*What you have to do*
Reproduce the text of every entry below word for word, keeping each line as it appears.
____________
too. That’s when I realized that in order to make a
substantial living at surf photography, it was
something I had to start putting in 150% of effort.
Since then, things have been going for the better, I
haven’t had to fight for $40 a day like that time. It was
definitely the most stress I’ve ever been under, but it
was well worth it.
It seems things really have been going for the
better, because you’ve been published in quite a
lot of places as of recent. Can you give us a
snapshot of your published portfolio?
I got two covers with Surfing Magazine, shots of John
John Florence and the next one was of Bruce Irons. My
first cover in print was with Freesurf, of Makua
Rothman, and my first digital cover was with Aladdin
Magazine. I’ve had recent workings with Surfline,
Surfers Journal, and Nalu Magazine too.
____________
*Written answer*
too. That’s when I realized that in order to make a
substantial living at surf photography, it was
something I had to start putting in 150% of effort.
Since then, things have been going for the better, I
haven’t had to fight for $40 a day like that time. It was
definitely the most stress I’ve ever been under, but it
was well worth it.
It seems things really have been going for the
better, because you’ve been published in quite a
lot of places as of recent. Can you give us a
snapshot of your published portfolio?
I got two covers with Surfing Magazine, shots of John
John Florence and the next one was of Bruce Irons. My
first cover in print was with Freesurf, of Makua
Rothman, and my first digital cover was with Aladdin
Magazine. I’ve had recent workings with Surfline,
Surfers Journal, and Nalu Magazine too.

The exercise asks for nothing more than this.